[Stored records]

..........

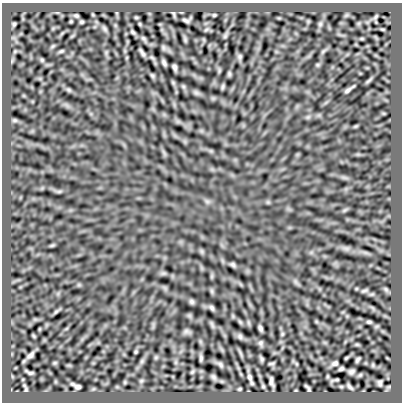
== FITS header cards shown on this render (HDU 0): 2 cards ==
NAXIS1  =                  400
NAXIS2  =                  400

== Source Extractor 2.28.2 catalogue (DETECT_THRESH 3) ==
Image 400 x 400 px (HDU 0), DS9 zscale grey, 1 PNG px = 1 image px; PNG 404 x 404 px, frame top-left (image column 1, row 400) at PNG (2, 3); no overlay
Background -4.56e-06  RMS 1.9e-04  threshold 5.84e-04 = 3 sigma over >= 5 px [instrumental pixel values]
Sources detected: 77; all 77 listed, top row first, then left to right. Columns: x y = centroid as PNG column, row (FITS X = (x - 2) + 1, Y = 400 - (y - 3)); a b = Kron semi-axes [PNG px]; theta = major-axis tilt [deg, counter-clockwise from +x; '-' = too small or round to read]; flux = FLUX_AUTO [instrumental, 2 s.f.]
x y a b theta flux
214 15 3 3 - 0.013
76 16 4 3 - 0.02
136 17 5 3 - 0.012
376 17 8 4 56 0.019
186 20 6 3 -17 0.028
82 22 3 3 - 0.016
14 24 4 3 - 0.018
140 24 6 3 -71 0.013
320 24 6 6 - 0.022
104 29 9 5 -49 0.026
382 29 5 3 - 0.013
206 30 7 4 19 0.02
133 32 6 4 -47 0.021
225 36 9 4 55 0.021
144 38 9 5 -48 0.024
185 40 9 3 -85 0.022
53 46 6 4 70 0.017
15 51 6 4 19 0.015
61 51 6 4 21 0.019
323 51 9 3 45 0.025
142 53 7 3 -56 0.031
240 57 6 6 - 0.024
42 60 5 5 - 0.015
164 63 6 3 -64 0.03
174 67 6 3 -71 0.034
229 74 6 5 - 0.02
152 75 8 4 -63 0.019
368 81 11 4 40 0.02
223 87 8 4 89 0.018
69 90 8 4 -31 0.024
348 90 7 3 40 0.033
196 93 9 4 -8 0.03
15 120 7 5 -1 0.02
59 191 7 4 1 0.021
207 201 7 4 -19 0.028
52 245 7 4 19 0.015
346 248 7 4 -18 0.037
233 264 7 5 -40 0.026
386 289 7 5 -68 0.02
212 291 7 4 -71 0.022
364 291 9 4 11 0.023
192 302 7 5 -45 0.026
212 308 6 4 -57 0.027
56 311 9 4 48 0.021
369 322 4 3 - 0.019
260 328 5 3 - 0.03
186 331 9 6 -14 0.03
34 336 6 4 -70 0.01
240 336 7 6 - 0.026
260 343 7 6 - 0.026
136 352 4 3 - 0.014
30 355 9 4 41 0.043
156 357 6 4 19 0.016
201 358 6 3 -87 0.027
346 358 4 2 - 0.011
262 359 7 4 -57 0.023
357 360 5 3 - 0.023
55 363 6 4 -18 0.013
335 363 5 4 - 0.032
271 364 7 3 5 0.016
220 365 9 5 -51 0.029
341 369 5 3 - 0.024
192 372 6 4 45 0.015
351 372 5 4 - 0.032
30 373 7 3 -21 0.028
213 377 9 4 -53 0.028
249 377 8 4 -71 0.037
141 381 6 5 - 0.02
271 381 9 3 -83 0.041
125 382 6 4 72 0.014
380 383 5 4 - 0.029
77 386 6 4 -18 0.038
263 386 5 4 - 0.015
350 387 6 2 -46 0.025
308 388 8 3 -55 0.025
26 389 4 4 - 0.014
239 389 3 3 - 0.014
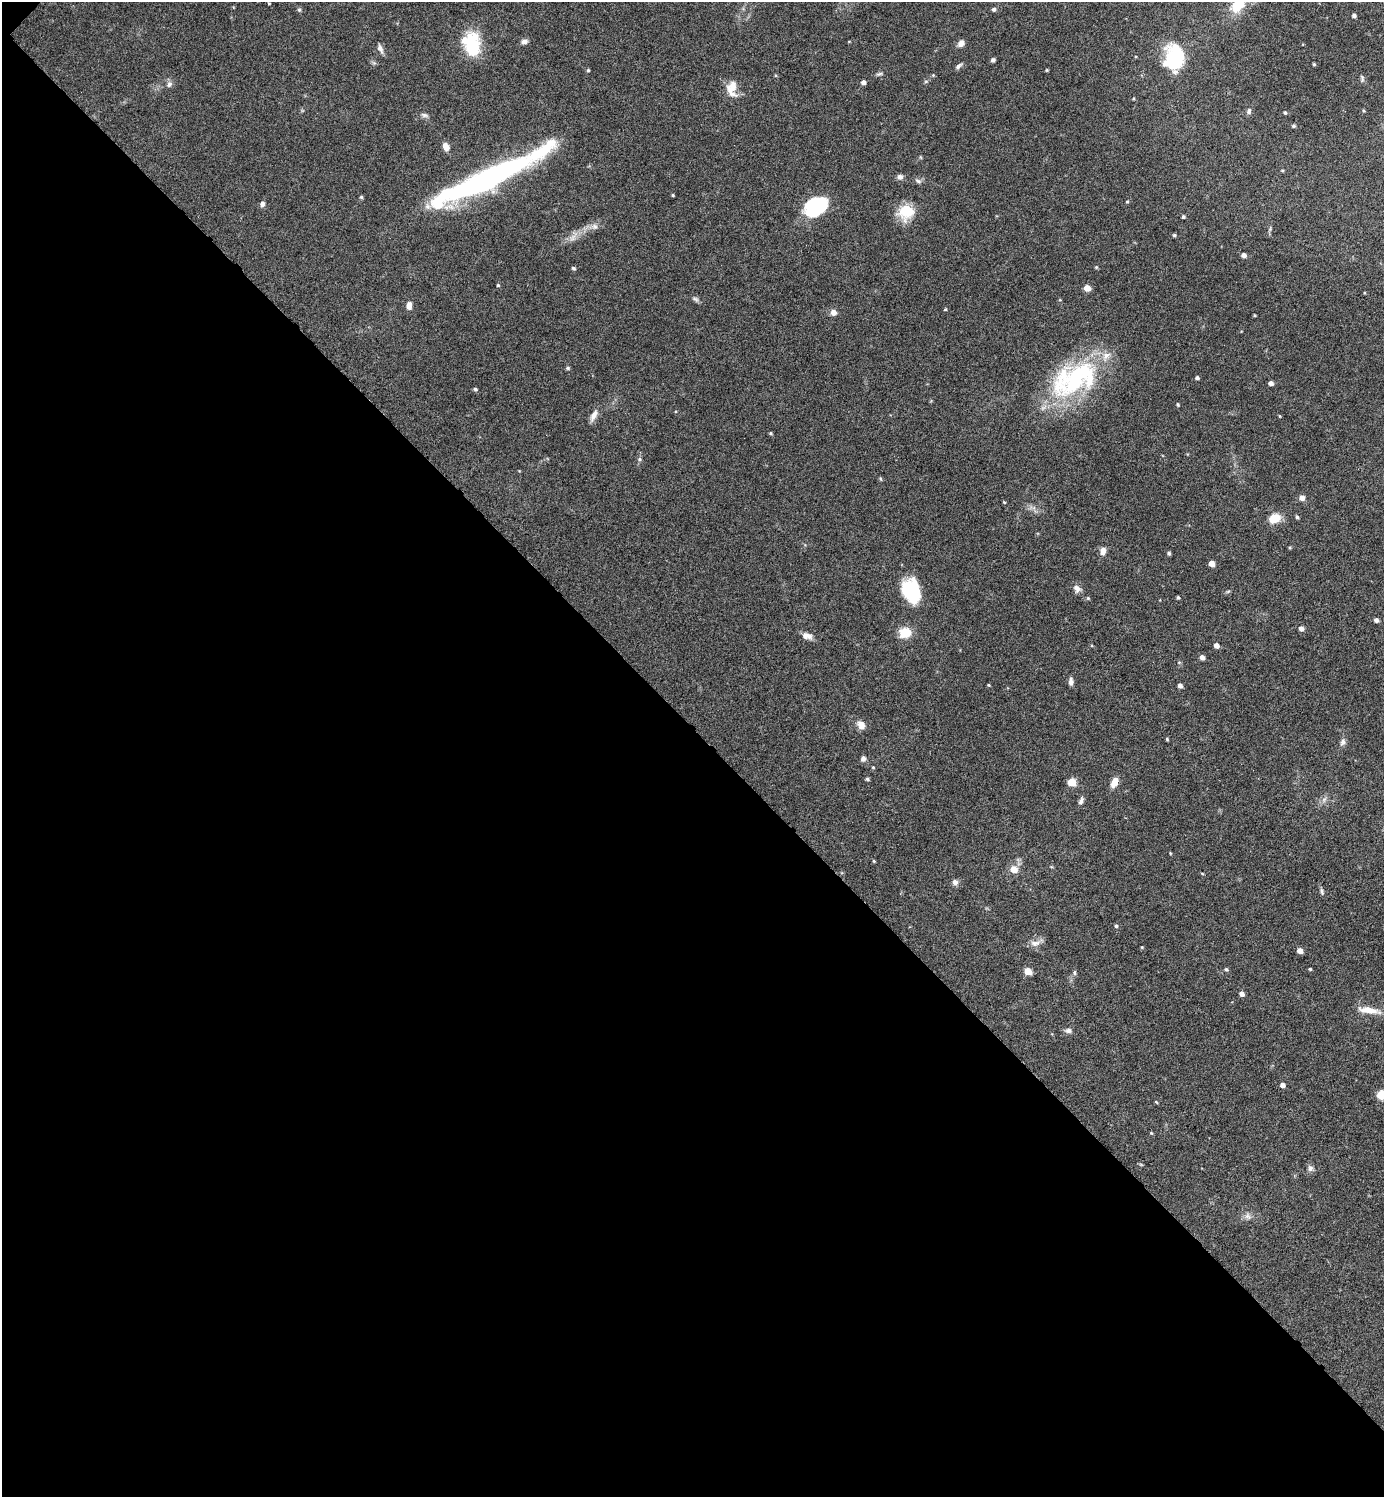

..........

* **The problem**: From the records above, pull out each line containing the string "instrumental". Letter case must match.

* **Exercise answer**:
Background -4.56e-06  RMS 1.9e-04  threshold 5.84e-04 = 3 sigma over >= 5 px [instrumental pixel values]
Sources detected: 77; all 77 listed, top row first, then left to right. Columns: x y = centroid as PNG column, row (FITS X = (x - 2) + 1, Y = 400 - (y - 3)); a b = Kron semi-axes [PNG px]; theta = major-axis tilt [deg, counter-clockwise from +x; '-' = too small or round to read]; flux = FLUX_AUTO [instrumental, 2 s.f.]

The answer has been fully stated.